Brown Chicken Stock (the easy way)
- Buy the plainest rotisserie chicken for this recipe (not herb, lemon, garlic, or teriyaki).
- This stock is very intense, but storing it in this concentrated state takes up less space in the freezer. For sauces, use as is; for soups, you can dilute it with water if desired.
- This recipe is for a 4 quart pot and one chicken, but it can be easily doubled if you have an 8 quart pot. That would be a better use of your oven, but you'll need more freezer space to store the results.
2 tsp olive oil
1 large carrot, peeled and cut into 1 inch chunks
1 celery stick, cut into 1 inch chunks
1 yellow onion, peeled and cut into 2/3 inch wedges (save any clean peels)
1 rotisserie chicken (from Whole Foods or some other low salt specimen)
2.5 quarts water
7 thyme sprigs
7 large parsley stems
1 tsp whole peppercorns (unless the chicken looks really peppery)
- Start the stock 30 minutes before going to bed (unless you'll be able to check on it in 7-8 hours). Set a 4 quart heavy pot over medium-high heat. Add the oil. When the oil is hot and shimmery, add the carrot, celery, and onion. Let the vegetables brown for a few minutes, then stir. Let them brown on the other side, then stir again. Keep cooking until they are golden all over, keeping a close eye on them, but not stirring too often (too much stirring prevents them from coloring), 7-10 minutes.
- Preheat the oven to 225F.
- Take the breast meet off the chicken and save for another use. Break up the rest of the chicken into legs, wings, and 2-3 pieces of carcass. Add it to the stock pot. If you are not planning to use the breast meat with the skin, add the breast skin to the pot as well. Add 2.5 quarts cold water and bring to a simmer slowly keeping the pot uncovered. Keep a close eye on it and don't let it boil. As soon as the water is at the gentlest simmer, turn down the heat to medium-low. Skim the foam that rises to the top.
- Add thyme, parsley stems, bayleaf, peppercorns, and any clean onion skins that you saved.
- Place the pot in the middle of the oven uncovered and go to bed. 7-8 hours later (when you wake up), get the pot out of the oven and strain the stock into a bowl through a fine mesh sieve. Discard the chicken and vegetables. Set the bowl in a bigger bowl of ice-water and chill while you shower and get ready for work, 20-30 minutes.
- Pour the stock into containers being careful to leave the sediment at the bottom of the bowl. You want to use the tallest containers you have to make skimming fat easier. I use the plastic containers you get at Whole Foods when you buy bulk or prepared foods.
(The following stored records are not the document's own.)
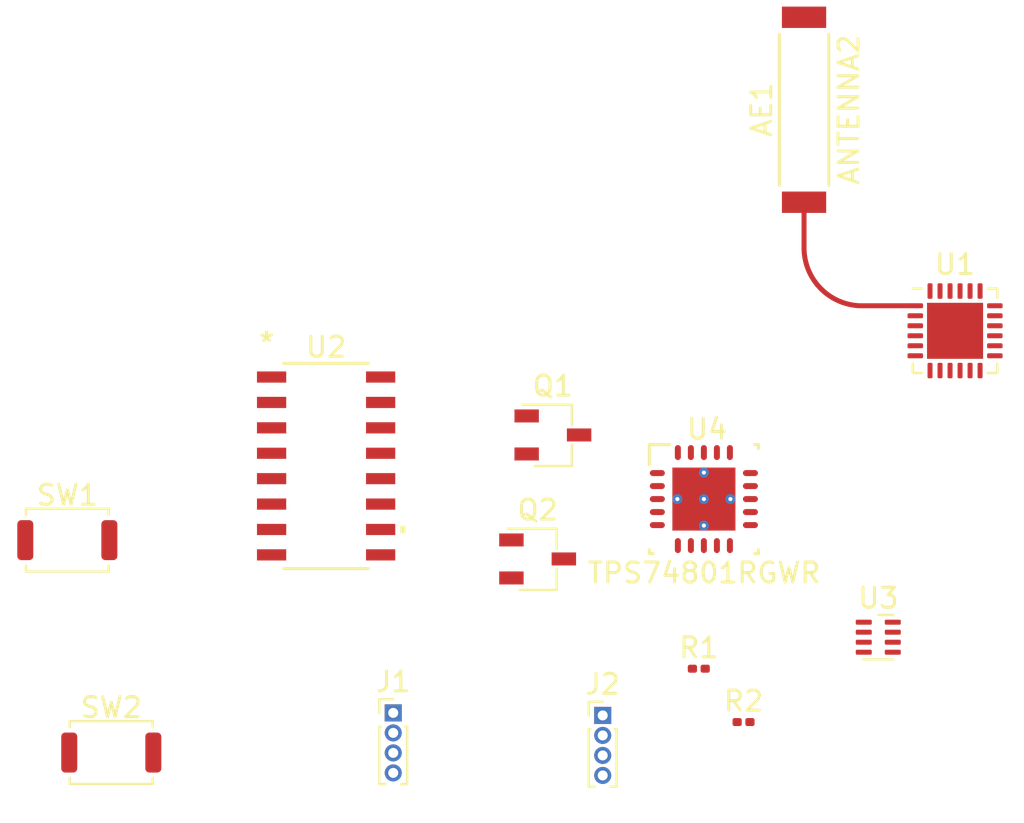
<source format=kicad_pcb>
(kicad_pcb (version 20221018) (generator pcbnew)

  (general
    (thickness 1.6)
  )

  (paper "A4")
  (layers
    (0 "F.Cu" signal)
    (31 "B.Cu" signal)
    (32 "B.Adhes" user "B.Adhesive")
    (33 "F.Adhes" user "F.Adhesive")
    (34 "B.Paste" user)
    (35 "F.Paste" user)
    (36 "B.SilkS" user "B.Silkscreen")
    (37 "F.SilkS" user "F.Silkscreen")
    (38 "B.Mask" user)
    (39 "F.Mask" user)
    (40 "Dwgs.User" user "User.Drawings")
    (41 "Cmts.User" user "User.Comments")
    (42 "Eco1.User" user "User.Eco1")
    (43 "Eco2.User" user "User.Eco2")
    (44 "Edge.Cuts" user)
    (45 "Margin" user)
    (46 "B.CrtYd" user "B.Courtyard")
    (47 "F.CrtYd" user "F.Courtyard")
    (48 "B.Fab" user)
    (49 "F.Fab" user)
    (50 "User.1" user)
    (51 "User.2" user)
    (52 "User.3" user)
    (53 "User.4" user)
    (54 "User.5" user)
    (55 "User.6" user)
    (56 "User.7" user)
    (57 "User.8" user)
    (58 "User.9" user)
  )

  (setup
    (pad_to_mask_clearance 0)
    (pcbplotparams
      (layerselection 0x00010fc_ffffffff)
      (plot_on_all_layers_selection 0x0000000_00000000)
      (disableapertmacros false)
      (usegerberextensions false)
      (usegerberattributes true)
      (usegerberadvancedattributes true)
      (creategerberjobfile true)
      (dashed_line_dash_ratio 12.000000)
      (dashed_line_gap_ratio 3.000000)
      (svgprecision 4)
      (plotframeref false)
      (viasonmask false)
      (mode 1)
      (useauxorigin false)
      (hpglpennumber 1)
      (hpglpenspeed 20)
      (hpglpendiameter 15.000000)
      (dxfpolygonmode true)
      (dxfimperialunits true)
      (dxfusepcbnewfont true)
      (psnegative false)
      (psa4output false)
      (plotreference true)
      (plotvalue true)
      (plotinvisibletext false)
      (sketchpadsonfab false)
      (subtractmaskfromsilk false)
      (outputformat 1)
      (mirror false)
      (drillshape 0)
      (scaleselection 1)
      (outputdirectory "")
    )
  )

  (net 0 "")
  (net 1 "/DTR")
  (net 2 "/RTS")
  (net 3 "/TXD")
  (net 4 "/RXD")
  (net 5 "Net-(J2-Pin_1)")
  (net 6 "Net-(J2-Pin_2)")
  (net 7 "Net-(J2-Pin_3)")
  (net 8 "Net-(J2-Pin_4)")
  (net 9 "Net-(Q1-B)")
  (net 10 "/CHIP_EN")
  (net 11 "/BOOT")
  (net 12 "Net-(Q2-B)")
  (net 13 "/ANT")
  (net 14 "+3.3V")
  (net 15 "unconnected-(U1-GPIO0{slash}ADC1_CH0-Pad4)")
  (net 16 "unconnected-(U1-GPIO1{slash}ADC1_CH1-Pad5)")
  (net 17 "unconnected-(U1-GPIO2{slash}ADC1_CH2{slash}FSPIQ-Pad6)")
  (net 18 "unconnected-(U1-GPIO3{slash}ADC1_CH3-Pad8)")
  (net 19 "unconnected-(U1-MTMS{slash}GPIO4{slash}ADC1_CH4{slash}FSPIHD-Pad9)")
  (net 20 "unconnected-(U1-MTDI{slash}GPIO5{slash}FSPIWP-Pad10)")
  (net 21 "unconnected-(U1-MTCK{slash}GPIO6{slash}FSPICLK-Pad12)")
  (net 22 "/GPIO7")
  (net 23 "/GPIO8")
  (net 24 "/GPIO10")
  (net 25 "unconnected-(U1-GPIO18-Pad18)")
  (net 26 "/XTAL_N")
  (net 27 "/XTAL_P")
  (net 28 "GND")
  (net 29 "/GPIO9")
  (net 30 "unconnected-(U2-IN5-Pad5)")
  (net 31 "unconnected-(U2-IN6-Pad6)")
  (net 32 "unconnected-(U2-IN7-Pad7)")
  (net 33 "+5VP")
  (net 34 "unconnected-(U2-OUT7-Pad10)")
  (net 35 "unconnected-(U2-OUT6-Pad11)")
  (net 36 "unconnected-(U2-OUT5-Pad12)")
  (net 37 "+3V8")
  (net 38 "unconnected-(U3-FB-Pad2)")
  (net 39 "GNDA")
  (net 40 "unconnected-(U3-NC-Pad4)")
  (net 41 "/SW_PG")
  (net 42 "+5V")
  (net 43 "/LDO_PG")
  (net 44 "unconnected-(U4-NC-Pad2)")
  (net 45 "unconnected-(U4-NC-Pad3)")
  (net 46 "unconnected-(U4-NC-Pad4)")
  (net 47 "unconnected-(U4-EN-Pad11)")
  (net 48 "unconnected-(U4-GND-Pad12)")
  (net 49 "unconnected-(U4-NC-Pad13)")
  (net 50 "unconnected-(U4-NC-Pad14)")
  (net 51 "unconnected-(U4-SS-Pad15)")
  (net 52 "unconnected-(U4-FB-Pad16)")
  (net 53 "unconnected-(U4-NC-Pad17)")
  (net 54 "unconnected-(U4-EPAD-Pad21)")
  (net 55 "unconnected-(U4-VIA-PadV)")
  (net 56 "unconnected-(AE1-Solder-Pad2)")

  (footprint "Package_TO_SOT_SMD:TSOT-23" (layer "F.Cu") (at 144.3736 90.4494))

  (footprint "Button_Switch_SMD:SW_Push_SPST_NO_Alps_SKRK" (layer "F.Cu") (at 120.8786 89.5096))

  (footprint "Resistor_SMD:R_0201_0603Metric" (layer "F.Cu") (at 152.4254 95.9358))

  (footprint "Connector_PinHeader_1.00mm:PinHeader_1x04_P1.00mm_Vertical" (layer "F.Cu") (at 137.16 98.1442))

  (footprint "Button_Switch_SMD:SW_Push_SPST_NO_Alps_SKRK" (layer "F.Cu") (at 123.0746 100.1268))

  (footprint "Package_DFN_QFN:Texas_VSON-HR-8_1.5x2mm_P0.5mm" (layer "F.Cu") (at 161.3916 94.361))

  (footprint "Resistor_SMD:R_0201_0603Metric" (layer "F.Cu") (at 154.6606 98.6028))

  (footprint "Package_DFN_QFN:QFN-24-1EP_4x4mm_P0.5mm_EP2.8x2.8mm" (layer "F.Cu") (at 165.227 79.0448))

  (footprint "ULN2003LV:D16_TEX" (layer "F.Cu") (at 133.8072 85.8012))

  (footprint "Package_TO_SOT_SMD:TSOT-23" (layer "F.Cu") (at 145.1356 84.2518))

  (footprint "Connector_PinHeader_1.00mm:PinHeader_1x04_P1.00mm_Vertical" (layer "F.Cu") (at 147.6248 98.2712))

  (footprint "AN9520-245:AN9520-245" (layer "F.Cu") (at 157.6832 67.9958 90))

  (footprint "TPS74801RGWR:TPS74801RGWR" (layer "F.Cu") (at 152.6794 87.456401))

  (segment (start 160.579135 77.7948) (end 163.2395 77.7948) (width 0.25) (layer "F.Cu") (net 13) (tstamp 70797c49-a510-48f5-84b3-412a0963bcd0))
  (segment (start 157.6832 74.898864) (end 157.6832 72.6186) (width 0.25) (layer "F.Cu") (net 13) (tstamp ed9344ea-e572-4e34-be4a-4946149eae79))
  (arc (start 157.6832 74.898864) (mid 157.903639 76.00709) (end 158.5314 76.9466) (width 0.25) (layer "F.Cu") (net 13) (tstamp 65bf4e1e-a114-422e-bf34-8c821ffdad58))
  (arc (start 158.5314 76.9466) (mid 159.470908 77.57436) (end 160.579135 77.7948) (width 0.25) (layer "F.Cu") (net 13) (tstamp 9c68e325-5f3c-4e39-9c9f-df0340620580))

)

</source>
- Carefully set the uncovered containers in the fridge and let them cool completely while you are at work. When the stock is completely cold (after 8-12 hours), remove the fat from the top with a spoon. Your stock is ready to use. Keep whatever you plan to use within 5 days in the fridge. Pour the rest into smaller containers and freeze for later use (it's best within 2 months, but is perfectly usable within a year).